War, liquidity and the need for dollars
The Hormuz conflict has driven up energy costs, disrupted shipping and forced governments to spend more on defence and subsidies.
Emerging‑market central banks, already under pressure from currency volatility, need hard currency to intervene in FX markets and stabilise their economies. Selling gold provides instant access to dollars without dumping sovereign bonds or burning through already‑thin reserves.
A falling gold price creates a window
Gold has slipped around 12% from its January 2026 peak, entering a contraction phase despite geopolitical risk. For reserve managers, that is a cue to realise gains from the 2022–25 buying spree while prices remain historically high.
Selling now avoids being forced to sell later at distressed levels if the conflict deepens or fiscal pressures worsen. It will be bought back again at a later time.
The buffer they built is now being used
The record buying of recent years was driven by fears of sanctions, inflation and geopolitical fragmentation.

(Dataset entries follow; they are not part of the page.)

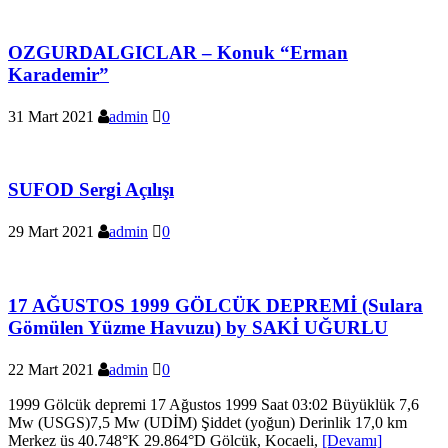
OZGURDALGICLAR – Konuk “Erman
Karademir”
31 Mart 2021
admin
0
SUFOD Sergi Açılışı
29 Mart 2021
admin
0
17 AĞUSTOS 1999 GÖLCÜK DEPREMİ (Sulara
Gömülen Yüzme Havuzu) by SAKİ UĞURLU
22 Mart 2021
admin
0
1999 Gölcük depremi 17 Ağustos 1999 Saat 03:02 Büyüklük 7,6
Mw (USGS)7,5 Mw (UDİM) Şiddet (yoğun) Derinlik 17,0 km
Merkez üs 40.748°K 29.864°D Gölcük, Kocaeli,
[Devamı]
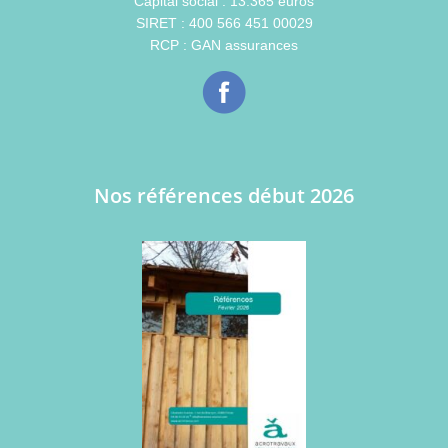
Capital social : 13.365 euros
SIRET : 400 566 451 00029
RCP : GAN assurances
Nos références début 2026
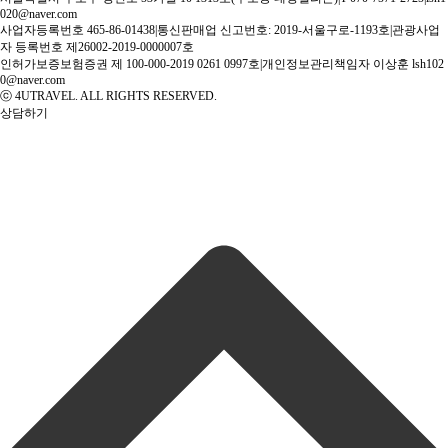
020@naver.com
사업자등록번호 465-86-01438
|
통신판매업 신고번호: 2019-서울구로-1193호
|
관광사업
자 등록번호 제26002-2019-0000007호
인허가보증보험증권 제 100-000-2019 0261 0997호
|
개인정보관리책임자 이상훈 lsh102
0@naver.com
ⓒ 4UTRAVEL. ALL RIGHTS RESERVED.
상담하기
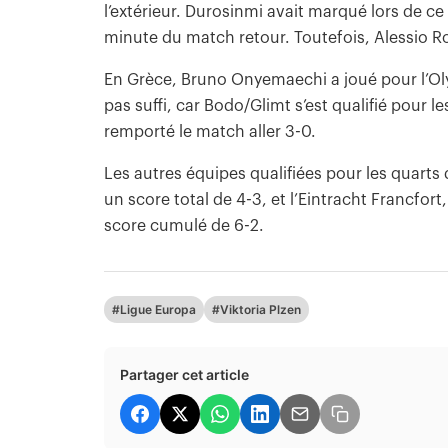
l’extérieur. Durosinmi avait marqué lors de ce
minute du match retour. Toutefois, Alessio Ro
En Grèce, Bruno Onyemaechi a joué pour l’Oly
pas suffi, car Bodo/Glimt s’est qualifié pour 
remporté le match aller 3-0.
Les autres équipes qualifiées pour les quarts d
un score total de 4-3, et l’Eintracht Francfort, 
score cumulé de 6-2.
#Ligue Europa
#Viktoria Plzen
Partager cet article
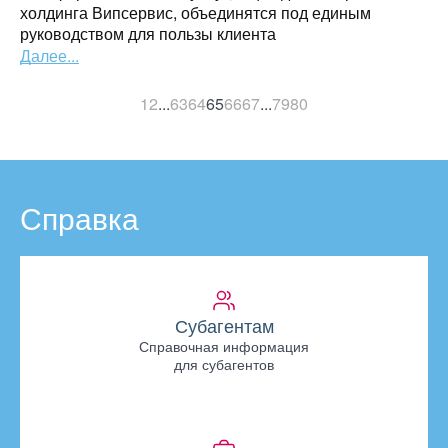
холдинга Випсервис, объединятся под единым
руководством для пользы клиента
Далее...
1
2
...
63
64
65
66
67
...
79
80
Справка
Субагентам
Справочная информация
для субагентов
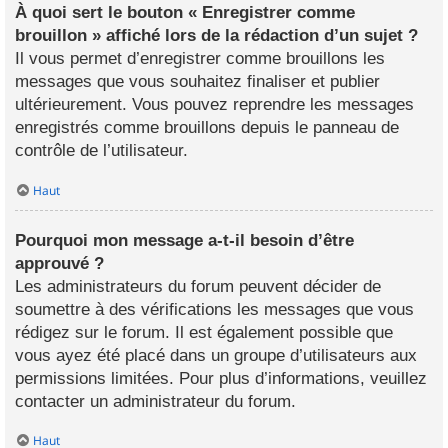
À quoi sert le bouton « Enregistrer comme
brouillon » affiché lors de la rédaction d’un sujet ?
Il vous permet d’enregistrer comme brouillons les
messages que vous souhaitez finaliser et publier
ultérieurement. Vous pouvez reprendre les messages
enregistrés comme brouillons depuis le panneau de
contrôle de l’utilisateur.
Haut
Pourquoi mon message a-t-il besoin d’être
approuvé ?
Les administrateurs du forum peuvent décider de
soumettre à des vérifications les messages que vous
rédigez sur le forum. Il est également possible que
vous ayez été placé dans un groupe d’utilisateurs aux
permissions limitées. Pour plus d’informations, veuillez
contacter un administrateur du forum.
Haut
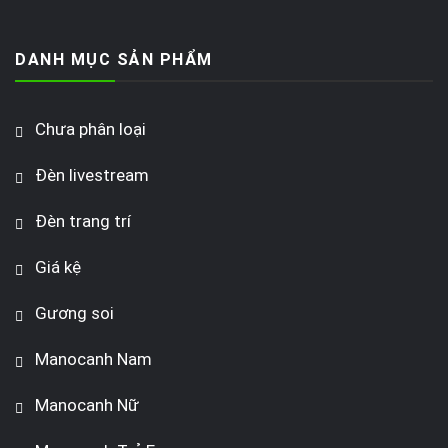
DANH MỤC SẢN PHẨM
Chưa phân loại
Đèn livestream
Đèn trang trí
Giá kệ
Gương soi
Manocanh Nam
Manocanh Nữ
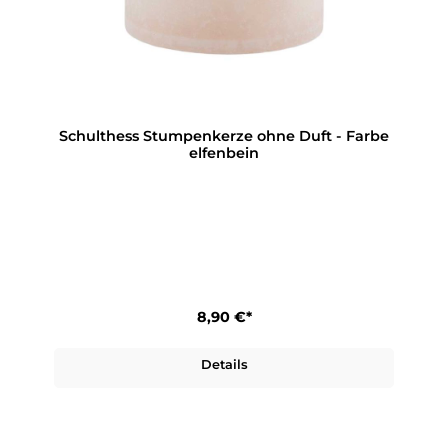
Schulthess Stumpenkerze ohne Duft - Farbe
elfenbein
8,90 €*
Details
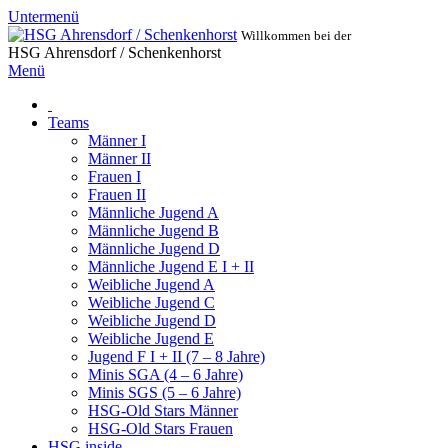
Untermenü
Willkommen bei der
HSG Ahrensdorf / Schenkenhorst
Menü
Teams
Männer I
Männer II
Frauen I
Frauen II
Männliche Jugend A
Männliche Jugend B
Männliche Jugend D
Männliche Jugend E I + II
Weibliche Jugend A
Weibliche Jugend C
Weibliche Jugend D
Weibliche Jugend E
Jugend F I + II (7 – 8 Jahre)
Minis SGA (4 – 6 Jahre)
Minis SGS (5 – 6 Jahre)
HSG-Old Stars Männer
HSG-Old Stars Frauen
HSG inside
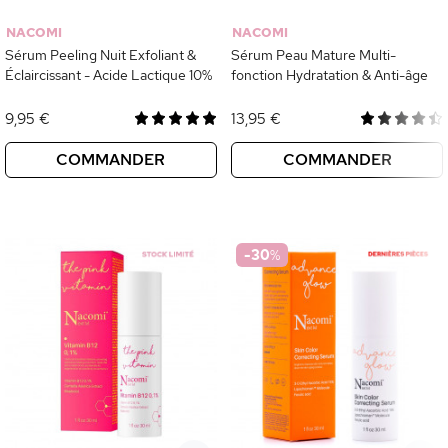
NACOMI
NACOMI
Sérum Peeling Nuit Exfoliant &
Sérum Peau Mature Multi-
Éclaircissant - Acide Lactique 10%
fonction Hydratation & Anti-âge
9,95 €
13,95 €
COMMANDER
COMMANDER
-30
%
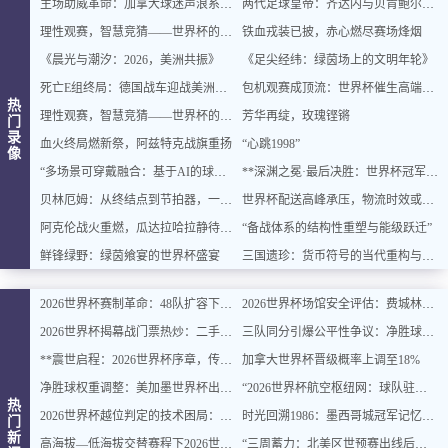
主场助威革命：加拿大球迷声浪系统全面升级
两代足球皇帝：齐达内与贝肯鲍尔的史诗对话
理性观赛，智慧竞猜——世界杯的乐趣与平衡之道
铁血戎装已披，赤心燃尽赛场烽烟
《晨光与潮汐：2026，美洲共振》
《足尖经纬：绿茵场上的文明年轮》
死亡E组终局：德国战车迎战美洲双雄，出线密码即将揭晓
包机观赛成顶流：世界杯催生高端出行新风口
热
理性观赛，智慧竞猜——世界杯的乐趣与平衡之道
芳华再绽，玫瑰铿锵
门
录
血火终局燃新祭，阿兹特克战旗重扬
“心跳1998”
像
“多场景可穿戴融合：基于AI的球迷体征数据实时整合与智能增强”
**深渊之冕·最后决胜：世界杯冠军终章**
贝林厄姆：从终结点到节拍器，一位中场大师的进化论
世界杯配送高峰承压，物流时效或遇延迟挑战
阿克伦战火重燃，瓜达拉哈拉静待交锋
“备战体系的结构性重塑与能级跃迁”
鲜锋绿野：绿茵飨宴的世界杯盛宴
三国遗珍：货币符号的当代重构与文化价值再生
2026世界杯赛制革命：48队扩容下的32强淘汰赛对阵逻辑与规则重塑深度解读
2026世界杯场馆安全评估：费城林肯金融球场观众疏散通道宽度合规性深度分析
2026世界杯揭幕战门票热炒：二手价翻倍仍被瞬间抢空
三队同分引爆公平性争议：净胜球规则再遭质疑
**震世启程：2026世界杯序章，传奇燃动**
加拿大世界杯晋级概率上调至18%
净胜球权重调整：美加墨世界杯出线规则或迎结构性变化
“2026世界杯航空枢纽网：球队驻地与赛场的快速衔接设计”
热
2026世界杯越位判定的技术困局：毫米级精确与物理极限的博弈边界
时光回溯1986：墨西哥城冠军记忆主题民宿，重燃你的世界杯情怀
门
新
高海拔—低海拔交替赛程下2026世界杯球员血氧饱和度的动态追踪与影响机制分析
“三周蓄力：北美区世预赛出线后的体能优化策略”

Those purchases created a cushion that can now be drawn down. The shift to selling does not signal a loss of faith in gold; it reflects the reality that reserves accumulated for stability are now being used to fund stability.
The deeper story is not about gold at all, but about a global system under strain: governments facing rising costs, currencies under pressure, and central banks forced to prioritise liquidity over long‑term positioning.
This is why central banks hold gold.